Compassion at Work

Dina Steiner, Founder and Director of Spirit at Work ATX

My first job out of business school was as an analyst for a large international bank. It was the 1980s and our bank was a leader in adding women into their workforce. I thrived in the job, learning to gracefully deflect the sometimes overt, but always subtle, sexism in the “old boys” club. I knew that having a baby would be tricky, but I thought I could work it out through a combination of a grad student husband and daycare. I quit breastfeeding so that it wouldn’t interrupt my work, I didn’t take personal phone calls, I even went on a two week training course when my daughter was 10 weeks old. It all came to a screeching halt the day I was called into my boss’s office (the same boss with 3 kids and a stay-at-home wife), and told that he had noticed that I was leaving the office at 5pm every day – a distinct sign that I was no longer “dedicated to my job”. As a result, I was being moved from a direct client management position to a much lower profile, administrative support job. Full of post-natal hormones and stress, I burst into tears. My terrified boss couldn’t get me out of his office fast enough. So much for compassion and understanding in this so-called “progressive” company.

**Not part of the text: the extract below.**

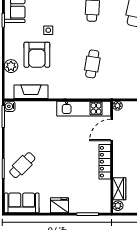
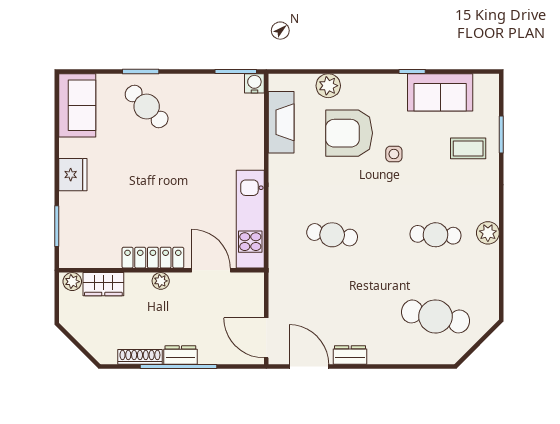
plant: (117, 106) -> (161, 281), moved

We all, especially women, have stories like mine about the lack of compassion in the workplace. Bosses who ignore our real issues, gossiping co-workers, disengaged management. It’s no wonder that so many people report feeling like just a “cog in the machine” instead of a person at work.

So what should we do when a co-worker is struggling, when someone expresses frustration, or even worse, cries in the office? Often, like my former boss, we freeze and search for an exit. At best, we offer banal words of agreement or mild sympathy. But true compassion (literally meaning, sharing in another’s suffering or struggles) can be rare, even though studies have shown that a compassionate workplace can yield benefits across the board – a more engaged workforce, increased productivity and higher retention.

Here are five simple actions that everyone can take to make their workplace, and themselves, a little more compassionate:

  1. Active listening – Learning to truly listen to people is a skill that can reap benefits in every area of your business and personal life. It starts by being observant. Learn to let someone finish talking without interrupting. Ask questions to clarify. And don’t be afraid to ask the big ones, “How are you feeling?” and “How can I help?”
  2. Being open and accepting of others – We all don’t have the same concerns and issues. What causes one person to struggle may be a breeze to the next. Don’t judge people or cast blame. Just listen, and accept that this is a concern for the other person, even if it isn’t one of yours.
  3. Speak kindly – Again, don’t judge. Monitor your tone so that you don’t seem impatient or angry. Use body language that shows that you are listening – eye contact, facing the other person, putting down your phone or pen, not glancing at a screen. It’s amazing how much a simple phrase such as “I’m so sorry that you’re going through this.” can make someone feel that they are not alone and that they have been heard.
  4. Offer encouragement and support – Offer help, not advice, unless you are specifically asked. If it is appropriate, ask what you can do to make the situation better. But many times, people will be struggling with something beyond your and their control. Just going out of a cup of coffee to sit and listen can be a welcome gesture. Although touch is a “touchy” subject in the office, sometimes a hand on an arm, a pat on the back, or a hug can express more than words (but be sure to ask before you touch!)
  5. Understand and accept your own difficulties – theologian Diana L. Hayes has said “I believe I have learned, because of my own struggles, how to see, hear, and feel the struggles of others, voiced and unvoiced.” It is usually not helpful to go into details of your own issues with someone who has come to you with theirs. However, if you have experienced the something similar – the death of a parent or a cancer diagnosis, just knowing that you have gone through it, and survived, can sometimes bring strength.

Compassion is the ultimate movement from “I” to “we”. It is true concern for another, with the focus on being “with” (com-). When you express compassion for another, they know that they are not alone, that they are heard, and that you will journey with them as they face life’s struggles.